Sambil menunggu, Surya mengajak putranya dan Shanum bernyanyi sambil berjoget seperti lagu di layar televisi. Liriknya bahasa Inggris menyebabkan Surya hanya bisa bergumam menirukan nadanya saja. Sesekali ia juga mengecek kesiapan para laki-laki. Waktu sholat Jumat semakin dekat. Tapi mereka tidak kunjung berangkat. Alasannya, sang kepala rumah tangga belum terlihat batang hidungnya sejak 45 menit yang lalu.

"Sudah siap semua?"

Itu dia. Suara itu diikuti dengan aroma parfum maskulin yang tercium mewah. Parfum itulah kesukaan Anggi.

"Seger banget, Pak?" pertanyaan itu terlontar dari mulut Pak Sugeng, "happy begitu wajahnya. Auranya beda," imbuhnya.

Penasaran, Surya ikut mendekat. Dirinya seketika mendapat kedipan dari Pak Sugeng.

"Habis mandi, keramas. Seger." Surya ikut berkomentar.

"Ya, saya sebisa mungkin mandi setiap mau Jumatan. Biar bersih. Kan, ada hadistnya. Mandi besar di hari Jumat. Supaya bersih dan suci."

"Tuh, kan!" sorak Surya dan Pak Sugeng bersamaan.

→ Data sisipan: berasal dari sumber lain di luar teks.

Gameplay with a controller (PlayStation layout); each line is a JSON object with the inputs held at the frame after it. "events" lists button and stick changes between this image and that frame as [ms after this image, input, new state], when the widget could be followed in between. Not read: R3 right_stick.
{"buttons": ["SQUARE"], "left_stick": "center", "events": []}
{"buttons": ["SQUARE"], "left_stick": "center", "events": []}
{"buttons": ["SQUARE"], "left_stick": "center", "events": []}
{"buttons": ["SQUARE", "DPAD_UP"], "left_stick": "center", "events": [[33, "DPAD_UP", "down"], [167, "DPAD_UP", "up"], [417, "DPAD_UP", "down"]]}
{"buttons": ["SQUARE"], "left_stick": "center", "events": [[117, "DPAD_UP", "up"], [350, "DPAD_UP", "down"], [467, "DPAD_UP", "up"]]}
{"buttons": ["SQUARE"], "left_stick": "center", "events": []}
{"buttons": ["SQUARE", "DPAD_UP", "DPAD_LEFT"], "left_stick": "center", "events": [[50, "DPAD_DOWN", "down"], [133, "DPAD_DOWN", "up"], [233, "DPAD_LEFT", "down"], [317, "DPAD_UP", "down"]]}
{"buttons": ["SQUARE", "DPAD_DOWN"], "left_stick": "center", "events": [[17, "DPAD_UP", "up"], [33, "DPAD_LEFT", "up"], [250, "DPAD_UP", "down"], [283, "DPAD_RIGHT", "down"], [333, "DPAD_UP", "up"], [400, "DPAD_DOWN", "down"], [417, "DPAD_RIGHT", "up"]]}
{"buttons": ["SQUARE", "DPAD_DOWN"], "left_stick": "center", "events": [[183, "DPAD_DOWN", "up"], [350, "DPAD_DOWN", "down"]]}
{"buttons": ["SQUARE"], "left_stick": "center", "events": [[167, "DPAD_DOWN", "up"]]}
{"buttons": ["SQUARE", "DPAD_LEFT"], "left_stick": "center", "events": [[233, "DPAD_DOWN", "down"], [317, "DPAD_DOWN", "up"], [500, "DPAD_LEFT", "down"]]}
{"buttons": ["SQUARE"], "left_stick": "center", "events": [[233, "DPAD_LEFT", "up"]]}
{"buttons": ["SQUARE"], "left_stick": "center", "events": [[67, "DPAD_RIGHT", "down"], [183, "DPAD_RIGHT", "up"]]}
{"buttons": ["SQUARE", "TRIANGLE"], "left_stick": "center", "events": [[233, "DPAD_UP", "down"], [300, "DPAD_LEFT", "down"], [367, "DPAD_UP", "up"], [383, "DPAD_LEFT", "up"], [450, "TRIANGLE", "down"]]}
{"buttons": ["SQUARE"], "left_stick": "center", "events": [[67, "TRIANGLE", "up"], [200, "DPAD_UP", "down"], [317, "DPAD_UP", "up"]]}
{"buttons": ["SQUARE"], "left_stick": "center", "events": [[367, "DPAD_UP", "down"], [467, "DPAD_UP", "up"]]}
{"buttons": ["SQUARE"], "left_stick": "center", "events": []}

"Dengar Eja? Mandi! Besar!"

Reza yang dituju hanya bisa melongo. Tidak paham kehebohan yang menurutnya itu hal biasa.

"Kenapa, sih? Kan, bagusnya mandi. Kayak Papa. Aku juga mandi lagi," sahut Reza mendukung Papanya.

"Pinter anak Papa. Sudah, tambah telat nanti."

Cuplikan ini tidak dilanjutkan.